I have the worst farts today, I'm walking by the cubicles of people I don't like and leaving them surprises. Brb.
It's a pity Stephen Hawking can't do sarcasm.
He locked about 20 beers in a suitcase and put it in the fridge. For a complete idiot, he's a goddamn genius.
Tonight we are playing Scuba-Keg. Getting keg now. I'll explain when i get home.
So can you tell me who's underwear is on the cat?
Saw a guy pass out and hit his head on a urinal.

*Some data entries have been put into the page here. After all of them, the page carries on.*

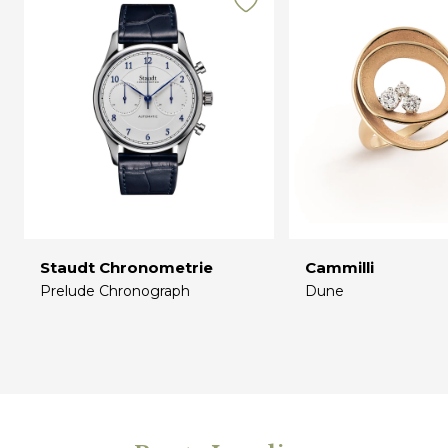
Staudt Chronometrie
Cammilli
Prelude Chronograph
Dune
€
€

Laughing too hard to help him up
VODKA 4LOKO BEER NOT IN THE CLEAR
Is this the girl that wrote "Poon Slayer" across my chest?!
Our fuck buddy relationship took a turn for the worst after we were drunk and I punched him in the face when he asked for a three some with my best friend.
Almost there.
define "almost". like I have enough time to watch a youtube video or oh shit, put on some goddamn pants because they're in the driveway.
I dunno if you guys are having weird sex or a most accurate bird sound contest but either way stop doin it
All I remember is folk music and a lot of drugs. I am never going "on an adventure" with you again
I'm going to assume that "the army of generous folk dancers" is no longer a goal you are willing to fulfill
I'm glad your nude photos turned out "classy" but you cannot hang them in the living room.
My roommate walked in on my inserting a tampon. Somehow, I don't think this will be improving our relationship.
Throwing up in a storm drain... Not my finest moment.